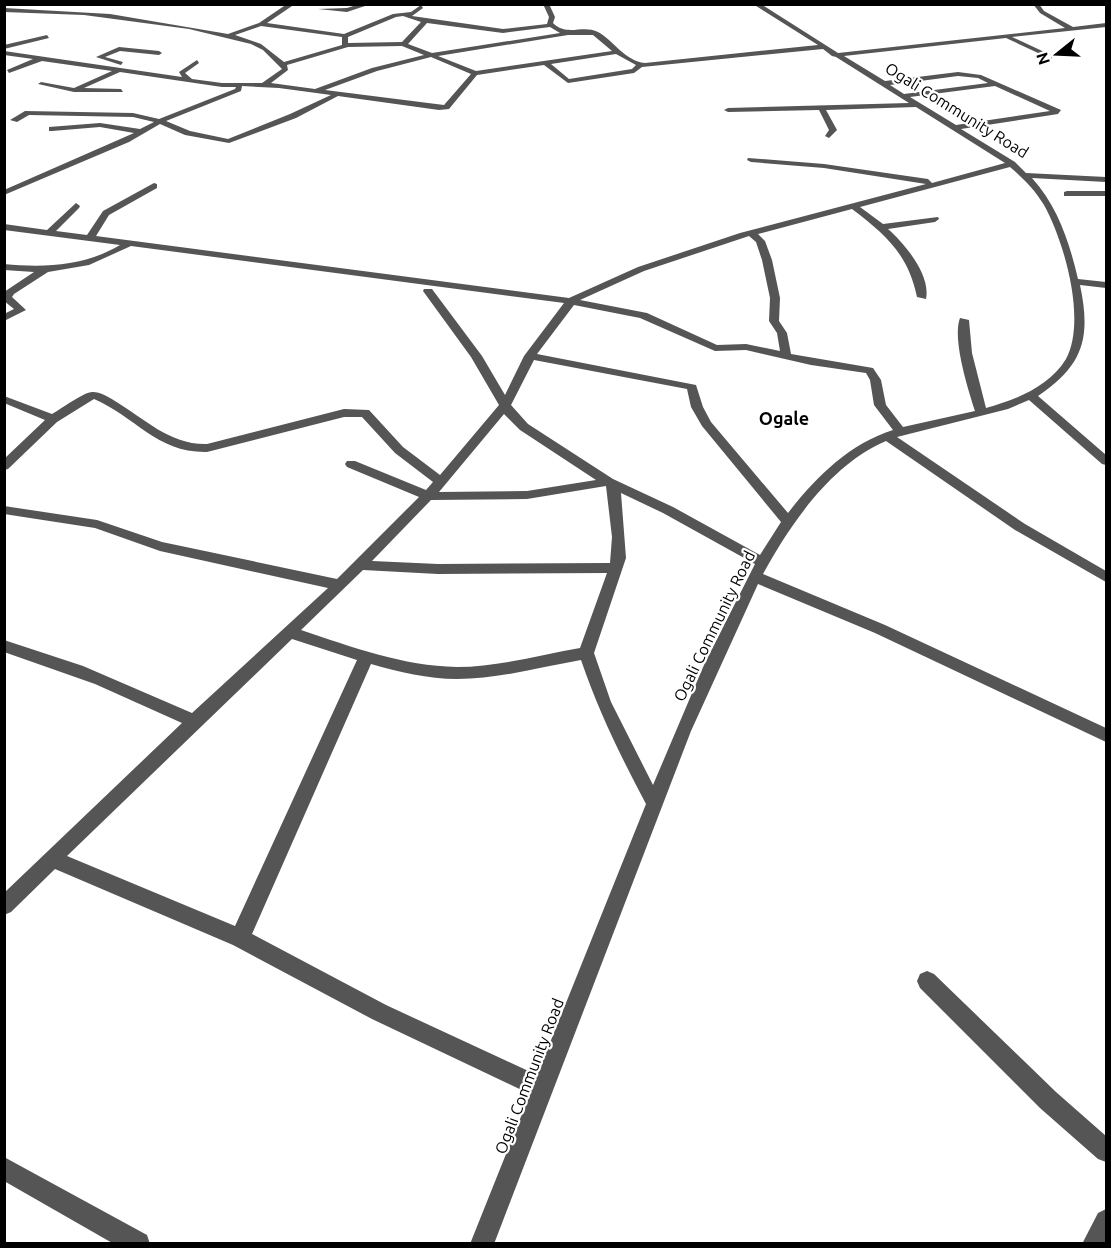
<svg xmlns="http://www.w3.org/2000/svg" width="1111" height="1248" font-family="Ubuntu,sans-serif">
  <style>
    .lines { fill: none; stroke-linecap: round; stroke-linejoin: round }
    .minor { fill: #555; fill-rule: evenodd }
    .labels { text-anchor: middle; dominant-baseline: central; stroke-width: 4.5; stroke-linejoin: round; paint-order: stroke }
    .street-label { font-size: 16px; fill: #000; stroke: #fff }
    .far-district-label { font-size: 18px; font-weight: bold; fill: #000; stroke: #fff }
  </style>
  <rect width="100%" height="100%" fill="#fff"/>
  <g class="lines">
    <g class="minor">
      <path d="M287,4H295L267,23L344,34L393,14L411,12L421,5L423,8L412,16L503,29L547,24L549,17L543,4H549L555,17L553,23C567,37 583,24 598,32C614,41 625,61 645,63L818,45L753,4H761L838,53L1065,28L1040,13L1033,4H1039L1044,11L1073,27L1106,23V27L1012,37L1053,56L1051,59L1006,38L844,56L885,81L958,72L981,75L1061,110L1058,114L961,129L1015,162L1026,173L1106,177V182L1032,178C1058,207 1069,241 1078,279L1106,282V288L1080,285C1091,337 1084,365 1038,396L1106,455V465L1102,464L1029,400L1008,409L897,437L1025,524L1106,571V582L1015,530L886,441C830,465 790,525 763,574L885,625L1106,728V742L875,633L758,584L691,731L494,1244H470L530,1094L372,1019L233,945L55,869L11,912L4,915V893L182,723L95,684L4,652V640L83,666L192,713L328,588L160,551L95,528L4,514V506L97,520L162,542L337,579L419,497L347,467L345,464L347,461H355L426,490L433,482L395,453L362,417H344L207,452C157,453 136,417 94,399L57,422L8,469L4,470V459L45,420L4,403V396L52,414C61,409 85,391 93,392C100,392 109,397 115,401C145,419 170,445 207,444L344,409L369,410L403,447L440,475L499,405L471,357L423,291L424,289H432L482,356L505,395L524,356L564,303L131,246L89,265L48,272L14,294L12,297L26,310L4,321V314L14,309L4,301V292L34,272L4,270V264C45,268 85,266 120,245L4,230V224L47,230L76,203L80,206L79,208L56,231L87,235L103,211L154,183L157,184V188L109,215L96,236L569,298L638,267L740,233L926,184L824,168L751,162L747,160L748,158L824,164L928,179L932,183L1005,163L916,107L826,110L837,130L829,138L825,136L829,130L819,110L728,112L724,110L728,108L909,103L836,57L832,56L823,49L642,67L634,73L568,83L544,65L477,75L449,109L439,110L338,96L296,118L229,143L185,135L160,124L129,142L4,195V190L134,133L100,127L52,131H49V127L100,123L140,129L154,122L133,117L29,115L17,122L10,120L25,111L133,113L159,119L235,89L236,87H222L120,72L84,88L121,89L123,92H74L38,84L41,82L74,88L112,71L42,61L9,73L7,70L33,59L4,55V51L182,77L179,72L197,60L199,63L185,73L192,79L222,83H262L282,69L263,50L251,44L189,29L84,15L4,12V8L110,14L228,34L259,23ZM403,16L421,22L402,42L348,43V37L396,17ZM427,23L503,33L550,27L560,33L432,53L408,44ZM261,26L342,37V45L284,62L261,44L235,35ZM568,35H593L612,51L476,71L438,56ZM402,46L424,55L372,68L315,89L271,83L288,70L287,65L348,47ZM616,54L636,65L632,69L569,79L551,64ZM431,57L471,74L444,105L325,90L377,71ZM958,76L978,78L988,83L904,94L890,85ZM242,86L279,88L331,95L290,114L228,139L190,131L166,121L241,91ZM995,86L1050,111L956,125L910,97ZM1010,167C1023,178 1035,190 1044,205C1064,241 1087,320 1066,359C1049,387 1015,400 986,408L972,353L969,320L960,318C952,339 968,389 975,411L903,427L886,405L881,380L873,368L791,354L787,333L779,321L780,298L772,260L765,241L758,234L852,209C886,235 908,254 917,297L926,299C931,275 905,244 888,229L935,222L939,219L938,217L883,224L860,207ZM749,236L756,242L762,260L770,298L769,321L777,333L780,351L746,344L717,345L647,313L580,300L644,271ZM574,305L640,318L715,351L746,350L811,365L866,373L870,380L874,405L893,430C849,444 816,477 788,513L711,422L703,407L696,385L537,354ZM534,360L687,389L691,407L702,426L781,522L760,555L673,507L613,479L528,424L511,405ZM504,414L520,430L596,480L527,491L439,492ZM606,486L612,537L610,563L438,564L372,561L431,500L527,499ZM621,493L663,513L755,564L704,665L653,785L611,702L594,653L626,558ZM363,570L438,574L607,573L580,648C540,655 498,667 457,667C403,666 352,647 301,630ZM292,639L357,660L235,926L67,856ZM581,660C598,710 621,757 646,804L537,1075L386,1005L252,934L371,664C399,672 428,679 457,679C499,679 540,667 581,660Z"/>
      <polygon points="360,4 371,4 347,12 318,9 347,8"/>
      <polygon points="47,35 49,38 4,49 4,45"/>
      <polygon points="119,47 159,51 162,53 159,55 120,51 105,57 123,62 121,65 96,57"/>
      <polygon points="1067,191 1106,191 1106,196 1064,196 1064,192"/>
      <polygon points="927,971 934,974 1056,1092 1106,1136 1106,1162 1098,1159 1040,1108 920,988 917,981 920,974"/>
      <polygon points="4,1157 147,1235 150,1244 114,1244 4,1181"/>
      <polygon points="1106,1209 1106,1244 1082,1244 1098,1213"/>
    </g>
  </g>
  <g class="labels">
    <g class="street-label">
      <text transform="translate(957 110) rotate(32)">Ogali Community Road</text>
      <text transform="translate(714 626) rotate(-64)">Ogali Community Road</text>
      <text transform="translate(529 1076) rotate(-69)">Ogali Community Road</text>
    </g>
    <g class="far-district-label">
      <text x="784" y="418">Ogale</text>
    </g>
  </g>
  <rect width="1111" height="1248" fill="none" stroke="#000000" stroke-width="12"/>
  <g transform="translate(1057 54) rotate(252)" stroke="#ffffff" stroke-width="4.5" paint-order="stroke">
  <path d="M0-4.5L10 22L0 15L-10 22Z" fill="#000000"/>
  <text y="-9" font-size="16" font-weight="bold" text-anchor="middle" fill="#000000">N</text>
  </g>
</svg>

###

= Exercise objective =
In the records above, collect each line with "lines".

= Expected answer =
    .lines { fill: none; stroke-linecap: round; stroke-linejoin: round }
  <g class="lines">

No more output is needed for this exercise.